▶ ABOUT THIS EXERCISE
Both the line below containing "51: (204, 225, 0.56)" and the line containing "63: (193, 245, 0.54)", along with every line between them, should be repeated exactly; no other line belongs in the answer.

Data entries:
+--
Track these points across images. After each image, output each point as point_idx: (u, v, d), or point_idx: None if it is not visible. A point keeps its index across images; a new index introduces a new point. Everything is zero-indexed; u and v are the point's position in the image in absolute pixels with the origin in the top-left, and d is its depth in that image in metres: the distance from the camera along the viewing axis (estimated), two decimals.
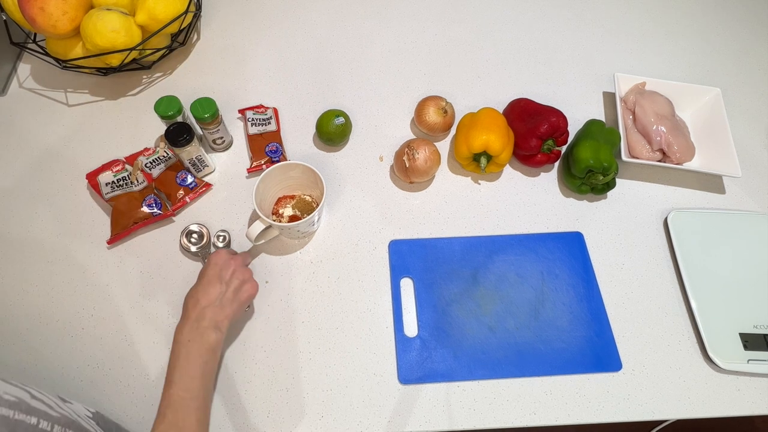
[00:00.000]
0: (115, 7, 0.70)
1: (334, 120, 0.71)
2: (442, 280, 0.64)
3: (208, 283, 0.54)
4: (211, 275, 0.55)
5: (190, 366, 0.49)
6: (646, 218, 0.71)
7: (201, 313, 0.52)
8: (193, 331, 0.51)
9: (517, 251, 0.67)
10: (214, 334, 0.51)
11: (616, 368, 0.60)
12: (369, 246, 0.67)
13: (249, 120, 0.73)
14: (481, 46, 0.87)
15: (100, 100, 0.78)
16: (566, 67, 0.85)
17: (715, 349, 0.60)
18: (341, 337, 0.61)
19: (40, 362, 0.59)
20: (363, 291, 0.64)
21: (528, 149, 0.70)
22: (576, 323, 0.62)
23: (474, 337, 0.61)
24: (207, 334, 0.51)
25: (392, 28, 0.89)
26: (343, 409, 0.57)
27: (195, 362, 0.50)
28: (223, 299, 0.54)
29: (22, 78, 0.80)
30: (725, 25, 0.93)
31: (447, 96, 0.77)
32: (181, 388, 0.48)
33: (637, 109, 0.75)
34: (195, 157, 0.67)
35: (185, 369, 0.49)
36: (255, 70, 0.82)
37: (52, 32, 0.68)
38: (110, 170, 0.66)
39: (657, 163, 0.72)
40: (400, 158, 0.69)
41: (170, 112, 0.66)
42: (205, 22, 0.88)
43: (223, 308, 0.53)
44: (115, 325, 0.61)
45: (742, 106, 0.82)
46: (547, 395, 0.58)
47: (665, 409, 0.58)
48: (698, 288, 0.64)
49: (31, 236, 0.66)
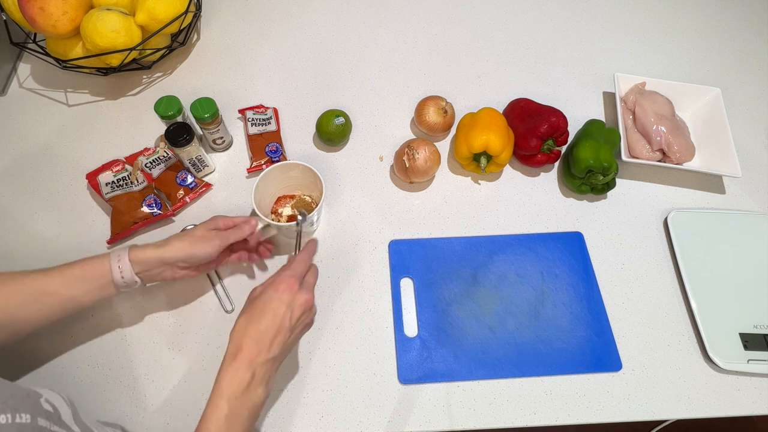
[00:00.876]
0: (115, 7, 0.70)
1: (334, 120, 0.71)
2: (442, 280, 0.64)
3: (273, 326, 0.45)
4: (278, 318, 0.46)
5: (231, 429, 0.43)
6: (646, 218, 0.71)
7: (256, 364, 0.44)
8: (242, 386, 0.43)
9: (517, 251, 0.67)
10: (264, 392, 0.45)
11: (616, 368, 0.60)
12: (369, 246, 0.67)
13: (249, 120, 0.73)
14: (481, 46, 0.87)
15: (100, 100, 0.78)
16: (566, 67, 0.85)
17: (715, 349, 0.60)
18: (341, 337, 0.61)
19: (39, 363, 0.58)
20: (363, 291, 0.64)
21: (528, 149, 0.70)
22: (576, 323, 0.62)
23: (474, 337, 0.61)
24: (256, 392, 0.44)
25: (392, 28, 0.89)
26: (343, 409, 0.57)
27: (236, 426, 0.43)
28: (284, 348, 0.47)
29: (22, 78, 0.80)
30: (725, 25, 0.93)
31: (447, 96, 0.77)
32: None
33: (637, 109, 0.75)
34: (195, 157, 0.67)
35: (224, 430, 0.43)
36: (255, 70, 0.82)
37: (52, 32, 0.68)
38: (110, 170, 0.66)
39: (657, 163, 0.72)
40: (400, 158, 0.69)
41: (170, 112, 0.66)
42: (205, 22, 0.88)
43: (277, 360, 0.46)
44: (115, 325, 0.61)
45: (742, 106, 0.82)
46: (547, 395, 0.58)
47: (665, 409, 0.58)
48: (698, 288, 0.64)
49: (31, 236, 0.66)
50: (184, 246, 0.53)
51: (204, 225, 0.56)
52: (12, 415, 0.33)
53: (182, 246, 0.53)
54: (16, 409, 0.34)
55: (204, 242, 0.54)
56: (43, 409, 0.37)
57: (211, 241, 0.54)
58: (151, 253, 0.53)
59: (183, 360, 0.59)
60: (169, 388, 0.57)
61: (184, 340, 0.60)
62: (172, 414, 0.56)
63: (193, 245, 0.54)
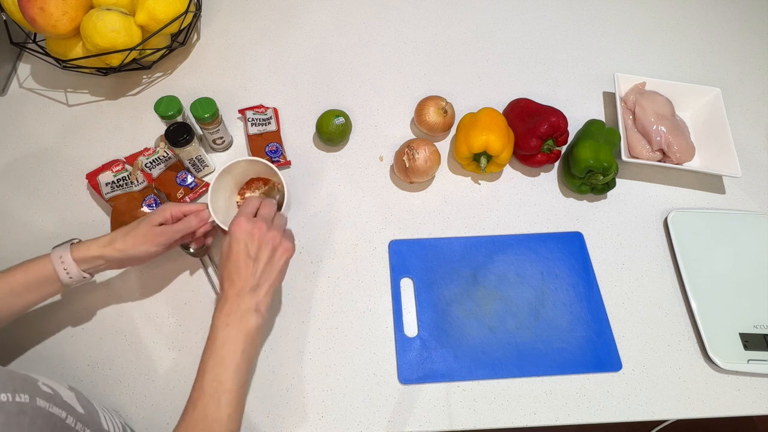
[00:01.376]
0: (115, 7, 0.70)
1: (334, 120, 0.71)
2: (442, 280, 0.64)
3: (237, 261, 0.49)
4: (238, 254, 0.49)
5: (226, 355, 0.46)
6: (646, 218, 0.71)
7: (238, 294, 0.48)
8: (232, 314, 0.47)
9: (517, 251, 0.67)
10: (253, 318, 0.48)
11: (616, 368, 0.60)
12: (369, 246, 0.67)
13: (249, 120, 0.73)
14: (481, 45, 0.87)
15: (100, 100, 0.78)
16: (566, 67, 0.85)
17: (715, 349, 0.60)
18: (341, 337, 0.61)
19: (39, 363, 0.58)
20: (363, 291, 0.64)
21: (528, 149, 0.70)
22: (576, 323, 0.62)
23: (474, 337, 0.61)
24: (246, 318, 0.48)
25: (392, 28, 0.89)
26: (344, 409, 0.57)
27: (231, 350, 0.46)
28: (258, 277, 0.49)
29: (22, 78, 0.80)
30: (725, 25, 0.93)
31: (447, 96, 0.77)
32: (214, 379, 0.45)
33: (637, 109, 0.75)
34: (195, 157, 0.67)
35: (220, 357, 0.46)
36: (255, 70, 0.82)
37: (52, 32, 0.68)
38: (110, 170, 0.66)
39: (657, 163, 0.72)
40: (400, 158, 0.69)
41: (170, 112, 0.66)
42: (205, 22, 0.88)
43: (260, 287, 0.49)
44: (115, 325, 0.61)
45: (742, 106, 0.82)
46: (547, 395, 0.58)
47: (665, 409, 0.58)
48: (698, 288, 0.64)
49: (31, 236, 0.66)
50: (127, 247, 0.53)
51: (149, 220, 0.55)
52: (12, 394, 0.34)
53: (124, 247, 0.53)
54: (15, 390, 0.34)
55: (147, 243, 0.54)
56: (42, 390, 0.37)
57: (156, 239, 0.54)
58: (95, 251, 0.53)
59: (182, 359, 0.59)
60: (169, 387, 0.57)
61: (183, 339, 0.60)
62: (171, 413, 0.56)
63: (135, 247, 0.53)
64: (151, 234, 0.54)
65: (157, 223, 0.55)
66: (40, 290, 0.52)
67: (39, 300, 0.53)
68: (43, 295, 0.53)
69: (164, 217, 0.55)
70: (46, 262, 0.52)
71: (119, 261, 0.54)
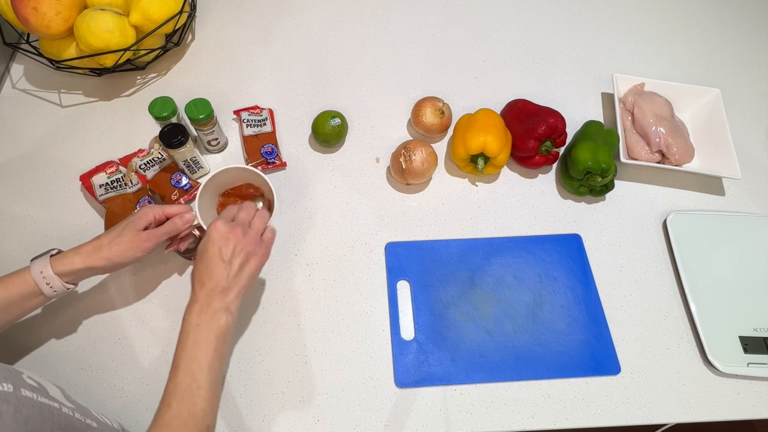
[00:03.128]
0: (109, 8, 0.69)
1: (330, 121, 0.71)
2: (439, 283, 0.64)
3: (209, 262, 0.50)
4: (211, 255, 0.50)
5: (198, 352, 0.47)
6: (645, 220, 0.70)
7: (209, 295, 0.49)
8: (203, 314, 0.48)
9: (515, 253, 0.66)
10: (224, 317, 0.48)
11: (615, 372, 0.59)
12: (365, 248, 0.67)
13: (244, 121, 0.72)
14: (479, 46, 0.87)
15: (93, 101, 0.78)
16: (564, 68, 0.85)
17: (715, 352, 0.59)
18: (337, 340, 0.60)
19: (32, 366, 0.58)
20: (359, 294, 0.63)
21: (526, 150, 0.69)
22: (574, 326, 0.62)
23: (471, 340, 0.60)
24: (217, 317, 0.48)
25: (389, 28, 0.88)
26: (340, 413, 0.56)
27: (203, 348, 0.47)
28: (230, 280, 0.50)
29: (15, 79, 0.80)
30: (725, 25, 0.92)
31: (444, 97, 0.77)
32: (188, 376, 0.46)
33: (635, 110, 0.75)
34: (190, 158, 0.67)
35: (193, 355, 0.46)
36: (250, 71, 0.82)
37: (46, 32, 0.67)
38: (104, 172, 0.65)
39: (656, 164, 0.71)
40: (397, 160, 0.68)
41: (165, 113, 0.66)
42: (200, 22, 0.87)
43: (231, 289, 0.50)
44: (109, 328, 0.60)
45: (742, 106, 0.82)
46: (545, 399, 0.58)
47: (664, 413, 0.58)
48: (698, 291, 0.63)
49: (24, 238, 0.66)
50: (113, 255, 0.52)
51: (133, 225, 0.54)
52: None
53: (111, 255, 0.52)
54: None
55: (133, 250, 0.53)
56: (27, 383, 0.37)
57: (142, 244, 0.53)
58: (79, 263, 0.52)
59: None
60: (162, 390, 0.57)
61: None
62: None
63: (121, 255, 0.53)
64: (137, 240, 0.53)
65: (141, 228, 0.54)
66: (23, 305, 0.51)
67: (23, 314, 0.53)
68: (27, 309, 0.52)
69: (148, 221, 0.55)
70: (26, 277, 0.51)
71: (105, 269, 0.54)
+--
▶ PROBLEM SOLUTION
51: (204, 225, 0.56)
52: (12, 415, 0.33)
53: (182, 246, 0.53)
54: (16, 409, 0.34)
55: (204, 242, 0.54)
56: (43, 409, 0.37)
57: (211, 241, 0.54)
58: (151, 253, 0.53)
59: (183, 360, 0.59)
60: (169, 388, 0.57)
61: (184, 340, 0.60)
62: (172, 414, 0.56)
63: (193, 245, 0.54)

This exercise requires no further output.